TOONDAH HARBOUR & THE EASTERN CURLEW
The Critically Endangered Eastern Curlew’s population has fallen by more than 80% in the last 30 years as its feeding and roosting habitat in coastal environments comes under increasing pressure from growing human populations.
BirdLife Australia and BirdLife Southern Queensland invited members of the local and broader community to join us in a special event to mark World Migratory Bird Day, 11 May.
And the crowds came out in force, with over 500 people linking arms to ‘draw a line in the mud’ against inappropriate development at Toondah Harbour, south of Brisbane. And this couldn’t have happened without the vision, passion and commitment of our local volunteers.
In an incredible show of support, especially for migratory shorebirds like the Critically Endangered Eastern Curlew, a bird that flies 10,000 km from Russia to fatten up on our shores, the message was clear.

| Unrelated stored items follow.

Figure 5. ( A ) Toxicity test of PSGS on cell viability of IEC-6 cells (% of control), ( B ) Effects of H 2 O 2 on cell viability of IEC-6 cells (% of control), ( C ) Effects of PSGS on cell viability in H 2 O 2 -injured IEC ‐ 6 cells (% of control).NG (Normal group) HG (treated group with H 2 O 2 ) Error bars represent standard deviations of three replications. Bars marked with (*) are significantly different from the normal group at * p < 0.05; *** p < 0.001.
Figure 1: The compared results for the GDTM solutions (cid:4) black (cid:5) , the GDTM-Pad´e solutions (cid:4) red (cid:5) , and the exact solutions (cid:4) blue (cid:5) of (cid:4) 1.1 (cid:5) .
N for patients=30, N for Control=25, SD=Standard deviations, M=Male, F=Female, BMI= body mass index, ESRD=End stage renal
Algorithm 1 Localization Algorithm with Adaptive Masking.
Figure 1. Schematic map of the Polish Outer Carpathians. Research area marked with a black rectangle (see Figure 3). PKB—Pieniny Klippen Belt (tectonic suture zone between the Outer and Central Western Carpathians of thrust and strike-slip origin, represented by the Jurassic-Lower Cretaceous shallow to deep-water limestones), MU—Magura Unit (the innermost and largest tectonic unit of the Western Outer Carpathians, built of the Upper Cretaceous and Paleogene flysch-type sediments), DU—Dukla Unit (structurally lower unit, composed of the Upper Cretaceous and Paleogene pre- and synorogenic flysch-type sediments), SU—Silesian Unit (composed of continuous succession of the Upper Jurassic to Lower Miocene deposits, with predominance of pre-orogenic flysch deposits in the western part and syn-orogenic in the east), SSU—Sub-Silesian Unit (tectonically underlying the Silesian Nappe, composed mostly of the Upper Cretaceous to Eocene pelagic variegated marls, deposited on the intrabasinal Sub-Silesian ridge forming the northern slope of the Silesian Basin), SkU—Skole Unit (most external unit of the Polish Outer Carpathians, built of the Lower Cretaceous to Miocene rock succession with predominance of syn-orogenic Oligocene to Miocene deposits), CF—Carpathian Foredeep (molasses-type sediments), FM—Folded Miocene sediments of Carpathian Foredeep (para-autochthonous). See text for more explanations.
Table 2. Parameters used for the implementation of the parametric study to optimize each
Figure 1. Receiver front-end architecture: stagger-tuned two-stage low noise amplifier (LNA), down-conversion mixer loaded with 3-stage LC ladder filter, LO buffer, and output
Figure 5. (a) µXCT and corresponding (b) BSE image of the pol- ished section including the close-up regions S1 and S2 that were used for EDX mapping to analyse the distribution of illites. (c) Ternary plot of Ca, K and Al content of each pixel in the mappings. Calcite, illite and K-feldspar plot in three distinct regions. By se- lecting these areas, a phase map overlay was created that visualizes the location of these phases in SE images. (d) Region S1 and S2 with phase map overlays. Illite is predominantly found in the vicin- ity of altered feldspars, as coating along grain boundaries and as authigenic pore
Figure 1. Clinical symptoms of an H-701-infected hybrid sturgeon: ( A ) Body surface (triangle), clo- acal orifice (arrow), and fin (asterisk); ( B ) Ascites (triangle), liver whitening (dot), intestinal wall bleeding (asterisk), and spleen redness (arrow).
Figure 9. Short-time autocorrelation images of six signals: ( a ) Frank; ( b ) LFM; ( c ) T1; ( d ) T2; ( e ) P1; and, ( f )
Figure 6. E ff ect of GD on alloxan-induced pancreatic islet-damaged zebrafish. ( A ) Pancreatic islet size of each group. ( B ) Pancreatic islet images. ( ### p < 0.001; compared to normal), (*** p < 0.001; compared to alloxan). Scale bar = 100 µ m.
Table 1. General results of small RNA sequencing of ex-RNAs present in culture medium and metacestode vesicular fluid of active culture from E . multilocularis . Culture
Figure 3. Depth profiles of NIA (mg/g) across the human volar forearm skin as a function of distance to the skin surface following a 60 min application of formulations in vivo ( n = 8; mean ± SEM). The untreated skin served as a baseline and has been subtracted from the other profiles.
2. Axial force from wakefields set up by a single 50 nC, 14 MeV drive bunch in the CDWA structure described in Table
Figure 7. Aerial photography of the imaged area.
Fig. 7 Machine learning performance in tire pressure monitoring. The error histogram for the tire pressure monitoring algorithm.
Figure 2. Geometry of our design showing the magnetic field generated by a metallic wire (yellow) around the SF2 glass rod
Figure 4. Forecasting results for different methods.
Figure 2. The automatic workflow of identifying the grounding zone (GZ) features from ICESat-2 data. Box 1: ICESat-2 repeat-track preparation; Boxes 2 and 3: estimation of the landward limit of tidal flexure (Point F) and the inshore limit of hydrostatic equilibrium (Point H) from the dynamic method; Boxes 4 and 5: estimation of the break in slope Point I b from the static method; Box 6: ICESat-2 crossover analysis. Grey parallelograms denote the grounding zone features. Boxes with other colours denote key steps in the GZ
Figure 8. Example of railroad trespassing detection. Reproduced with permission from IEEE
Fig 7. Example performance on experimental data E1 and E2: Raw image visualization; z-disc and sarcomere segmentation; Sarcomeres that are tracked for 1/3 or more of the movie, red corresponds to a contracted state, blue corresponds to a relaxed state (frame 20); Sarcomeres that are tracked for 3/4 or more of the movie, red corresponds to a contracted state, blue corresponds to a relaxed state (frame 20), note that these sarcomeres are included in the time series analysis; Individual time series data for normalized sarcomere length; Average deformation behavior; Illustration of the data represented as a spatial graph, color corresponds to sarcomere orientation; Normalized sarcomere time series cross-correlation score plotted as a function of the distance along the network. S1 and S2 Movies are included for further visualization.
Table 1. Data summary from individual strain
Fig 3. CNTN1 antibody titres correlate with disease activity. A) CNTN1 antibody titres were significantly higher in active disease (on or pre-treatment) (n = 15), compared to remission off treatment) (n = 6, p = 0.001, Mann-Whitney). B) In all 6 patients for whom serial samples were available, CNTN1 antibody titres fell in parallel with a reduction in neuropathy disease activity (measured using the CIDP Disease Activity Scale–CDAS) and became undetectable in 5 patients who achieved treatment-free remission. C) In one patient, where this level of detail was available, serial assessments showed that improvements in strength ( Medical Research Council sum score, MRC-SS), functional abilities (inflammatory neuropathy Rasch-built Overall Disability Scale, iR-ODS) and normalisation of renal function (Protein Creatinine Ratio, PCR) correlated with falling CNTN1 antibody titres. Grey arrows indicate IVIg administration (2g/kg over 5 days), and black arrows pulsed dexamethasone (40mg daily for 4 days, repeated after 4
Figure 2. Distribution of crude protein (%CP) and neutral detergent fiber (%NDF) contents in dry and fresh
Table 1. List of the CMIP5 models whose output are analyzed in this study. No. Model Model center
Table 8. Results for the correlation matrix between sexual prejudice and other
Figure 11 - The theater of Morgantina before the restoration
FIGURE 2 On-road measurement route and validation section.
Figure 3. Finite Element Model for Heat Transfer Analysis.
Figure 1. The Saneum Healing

Our political leaders must protect important habitat for the Eastern Curlew and other migratory shorebirds. They must abide by our national and international obligations and say no to a development that will permanently destroy parts of a significant Ramsar wetland.
Losing this habitat will be one of a thousand cuts to our migratory shorebird population and bird lovers will not stand for it.
Moreton Bay in Queensland is acknowledged as one of the world’s most important sites for the Eastern Curlew and has been recognised as a Ramsar site under an international agreement that protects wetlands.
National legislation and international agreements protect Ramsar sites from negative environmental impacts, particularly against destructive developments within their boundaries. So, when a development was proposed within Toondah Harbour, which would have destroyed a substantial area of Eastern Curlew feeding habitat, it was expected that the Federal Minister would declare the proposal as clearly unacceptable under federal law and reject it outright.
However, a decision on this seemingly straightforward case was delayed an unprecedented number of times before eventually being allowed to progress to the next stage in the assessment process.
The decision even went against the expert advice of the Department of Environment that concluded the development proposal would likely have significant impacts on the ecological character of the Ramsar site and these impacts would be difficult to mitigate and offset.
Despite significant domestic and international pressure, our national laws have failed to offer swift protection for Eastern Curlews at this important site. A final decision on this proposal has not yet been made, but the fact that a proposed development within a Ramsar site was not rejected from the outset calls into question the Government’s commitment to upholding its obligations under both domestic legislation and international agreements. If the proposal is allowed to go ahead it sets a dangerous precedent for future developments within Australia’s other 65 Ramsar listed wetlands and indeed Ramsar Wetlands around the world.
The fact that a Minister can ignore the expert scientific advice of their own Department highlights the need for stronger national environmental laws and independent institutions to ensure those laws are applied without political influence.
The proposed new independent National Environmental Protection Agency would be responsible for conducting transparent environmental assessments and would ensure that Australia meets its obligations to conserve important habitat protected under international agreements.
The independent National Sustainability Commission would ensure that Australia has a robust system of biodiversity monitoring, improving our understanding of migratory species’ use of key habitats and ensuring these are not subject to cumulative impacts from multiple projects across the species’ range.
Strengthened environmental legislation must ensure the Federal Government assumes responsibility and leadership for reversing the decline in Australia’s environment. It must prevent the extinction of native species; and protect and recover key biodiversity areas, threatened ecological communities and threatened species including strict protection for their critical habitats.